HOW TO COMPLETE THIS TASK: The response must restate the data exactly, with nothing left out.

(ENTRIES PROVIDED Opens)

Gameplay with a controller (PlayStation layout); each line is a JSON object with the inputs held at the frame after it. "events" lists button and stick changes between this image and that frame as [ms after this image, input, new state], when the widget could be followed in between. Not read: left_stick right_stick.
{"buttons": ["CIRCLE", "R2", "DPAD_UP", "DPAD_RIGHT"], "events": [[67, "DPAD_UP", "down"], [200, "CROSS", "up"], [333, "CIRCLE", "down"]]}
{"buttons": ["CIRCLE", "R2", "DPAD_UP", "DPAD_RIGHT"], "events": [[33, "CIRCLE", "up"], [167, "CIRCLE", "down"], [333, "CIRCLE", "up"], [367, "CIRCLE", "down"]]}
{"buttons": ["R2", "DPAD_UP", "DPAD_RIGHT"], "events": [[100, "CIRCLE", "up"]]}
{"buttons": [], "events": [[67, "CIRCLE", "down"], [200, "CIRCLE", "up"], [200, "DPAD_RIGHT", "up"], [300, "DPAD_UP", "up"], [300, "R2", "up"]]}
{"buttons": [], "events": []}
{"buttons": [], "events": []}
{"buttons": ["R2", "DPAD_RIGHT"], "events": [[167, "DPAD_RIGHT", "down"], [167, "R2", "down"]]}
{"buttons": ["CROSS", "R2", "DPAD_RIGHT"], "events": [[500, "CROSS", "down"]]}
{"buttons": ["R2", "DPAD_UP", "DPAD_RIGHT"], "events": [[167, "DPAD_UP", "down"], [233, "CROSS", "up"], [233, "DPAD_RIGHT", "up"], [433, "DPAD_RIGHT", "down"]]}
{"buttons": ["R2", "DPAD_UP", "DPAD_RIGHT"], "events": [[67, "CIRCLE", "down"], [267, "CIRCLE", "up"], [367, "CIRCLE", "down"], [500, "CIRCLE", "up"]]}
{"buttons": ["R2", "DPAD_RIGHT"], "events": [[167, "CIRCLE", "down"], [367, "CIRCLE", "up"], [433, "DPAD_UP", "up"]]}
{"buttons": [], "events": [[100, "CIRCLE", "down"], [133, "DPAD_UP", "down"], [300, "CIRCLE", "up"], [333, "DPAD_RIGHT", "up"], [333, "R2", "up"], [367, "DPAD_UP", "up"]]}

(ENTRIES PROVIDED Closes)

FINISHED EXERCISE:
Gameplay with a controller (PlayStation layout); each line is a JSON object with the inputs held at the frame after it. "events" lists button and stick changes between this image and that frame as [ms after this image, input, new state], when the widget could be followed in between. Not read: left_stick right_stick.
{"buttons": ["CIRCLE", "R2", "DPAD_UP", "DPAD_RIGHT"], "events": [[67, "DPAD_UP", "down"], [200, "CROSS", "up"], [333, "CIRCLE", "down"]]}
{"buttons": ["CIRCLE", "R2", "DPAD_UP", "DPAD_RIGHT"], "events": [[33, "CIRCLE", "up"], [167, "CIRCLE", "down"], [333, "CIRCLE", "up"], [367, "CIRCLE", "down"]]}
{"buttons": ["R2", "DPAD_UP", "DPAD_RIGHT"], "events": [[100, "CIRCLE", "up"]]}
{"buttons": [], "events": [[67, "CIRCLE", "down"], [200, "CIRCLE", "up"], [200, "DPAD_RIGHT", "up"], [300, "DPAD_UP", "up"], [300, "R2", "up"]]}
{"buttons": [], "events": []}
{"buttons": [], "events": []}
{"buttons": ["R2", "DPAD_RIGHT"], "events": [[167, "DPAD_RIGHT", "down"], [167, "R2", "down"]]}
{"buttons": ["CROSS", "R2", "DPAD_RIGHT"], "events": [[500, "CROSS", "down"]]}
{"buttons": ["R2", "DPAD_UP", "DPAD_RIGHT"], "events": [[167, "DPAD_UP", "down"], [233, "CROSS", "up"], [233, "DPAD_RIGHT", "up"], [433, "DPAD_RIGHT", "down"]]}
{"buttons": ["R2", "DPAD_UP", "DPAD_RIGHT"], "events": [[67, "CIRCLE", "down"], [267, "CIRCLE", "up"], [367, "CIRCLE", "down"], [500, "CIRCLE", "up"]]}
{"buttons": ["R2", "DPAD_RIGHT"], "events": [[167, "CIRCLE", "down"], [367, "CIRCLE", "up"], [433, "DPAD_UP", "up"]]}
{"buttons": [], "events": [[100, "CIRCLE", "down"], [133, "DPAD_UP", "down"], [300, "CIRCLE", "up"], [333, "DPAD_RIGHT", "up"], [333, "R2", "up"], [367, "DPAD_UP", "up"]]}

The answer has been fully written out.